Required action
Among the entries, find the lines with the string "Volume" and copy them.

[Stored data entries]

════

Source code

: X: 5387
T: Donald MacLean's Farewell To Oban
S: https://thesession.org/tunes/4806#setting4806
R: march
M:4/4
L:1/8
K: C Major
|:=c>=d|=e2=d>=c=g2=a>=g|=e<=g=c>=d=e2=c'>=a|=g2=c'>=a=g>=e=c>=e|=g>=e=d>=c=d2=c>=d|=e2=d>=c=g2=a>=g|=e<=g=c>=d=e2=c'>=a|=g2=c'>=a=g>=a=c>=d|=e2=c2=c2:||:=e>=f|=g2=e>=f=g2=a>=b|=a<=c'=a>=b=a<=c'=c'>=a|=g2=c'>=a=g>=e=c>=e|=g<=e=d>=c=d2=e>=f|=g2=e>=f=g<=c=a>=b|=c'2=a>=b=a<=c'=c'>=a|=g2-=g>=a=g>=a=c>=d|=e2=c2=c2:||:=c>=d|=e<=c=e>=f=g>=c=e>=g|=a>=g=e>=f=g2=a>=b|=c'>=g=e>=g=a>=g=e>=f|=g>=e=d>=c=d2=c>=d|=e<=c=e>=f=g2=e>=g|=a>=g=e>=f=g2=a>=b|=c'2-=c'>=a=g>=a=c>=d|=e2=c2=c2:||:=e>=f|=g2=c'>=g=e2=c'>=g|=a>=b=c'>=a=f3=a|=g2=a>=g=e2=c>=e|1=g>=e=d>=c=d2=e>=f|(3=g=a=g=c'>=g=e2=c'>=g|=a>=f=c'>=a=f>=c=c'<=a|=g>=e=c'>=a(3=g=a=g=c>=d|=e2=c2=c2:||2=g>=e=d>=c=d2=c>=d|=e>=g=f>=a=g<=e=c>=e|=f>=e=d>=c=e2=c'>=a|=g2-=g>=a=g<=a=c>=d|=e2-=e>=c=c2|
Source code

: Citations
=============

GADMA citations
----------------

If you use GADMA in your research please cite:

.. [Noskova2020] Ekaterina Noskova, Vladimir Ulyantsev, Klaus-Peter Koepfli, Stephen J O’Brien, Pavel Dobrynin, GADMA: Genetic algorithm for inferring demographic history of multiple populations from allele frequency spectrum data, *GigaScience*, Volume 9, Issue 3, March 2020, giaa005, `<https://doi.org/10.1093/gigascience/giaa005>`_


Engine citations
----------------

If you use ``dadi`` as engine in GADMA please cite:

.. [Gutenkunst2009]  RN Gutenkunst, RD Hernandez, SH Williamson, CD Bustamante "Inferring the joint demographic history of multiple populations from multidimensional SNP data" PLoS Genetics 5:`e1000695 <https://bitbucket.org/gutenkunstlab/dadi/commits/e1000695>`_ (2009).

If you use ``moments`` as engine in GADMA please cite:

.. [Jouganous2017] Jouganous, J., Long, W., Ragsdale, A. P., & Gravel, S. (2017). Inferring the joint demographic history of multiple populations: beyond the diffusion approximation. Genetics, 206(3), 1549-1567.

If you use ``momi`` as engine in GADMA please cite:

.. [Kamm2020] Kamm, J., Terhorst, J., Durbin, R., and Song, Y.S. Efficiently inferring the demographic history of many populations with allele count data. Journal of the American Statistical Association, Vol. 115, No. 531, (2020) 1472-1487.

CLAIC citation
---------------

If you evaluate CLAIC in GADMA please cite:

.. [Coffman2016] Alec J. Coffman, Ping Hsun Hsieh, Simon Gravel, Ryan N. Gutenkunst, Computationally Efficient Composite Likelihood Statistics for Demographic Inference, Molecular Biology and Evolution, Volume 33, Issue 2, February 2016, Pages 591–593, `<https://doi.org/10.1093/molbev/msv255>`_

════

Response box
.. [Noskova2020] Ekaterina Noskova, Vladimir Ulyantsev, Klaus-Peter Koepfli, Stephen J O’Brien, Pavel Dobrynin, GADMA: Genetic algorithm for inferring demographic history of multiple populations from allele frequency spectrum data, *GigaScience*, Volume 9, Issue 3, March 2020, giaa005, `<https://doi.org/10.1093/gigascience/giaa005>`_
.. [Coffman2016] Alec J. Coffman, Ping Hsun Hsieh, Simon Gravel, Ryan N. Gutenkunst, Computationally Efficient Composite Likelihood Statistics for Demographic Inference, Molecular Biology and Evolution, Volume 33, Issue 2, February 2016, Pages 591–593, `<https://doi.org/10.1093/molbev/msv255>`_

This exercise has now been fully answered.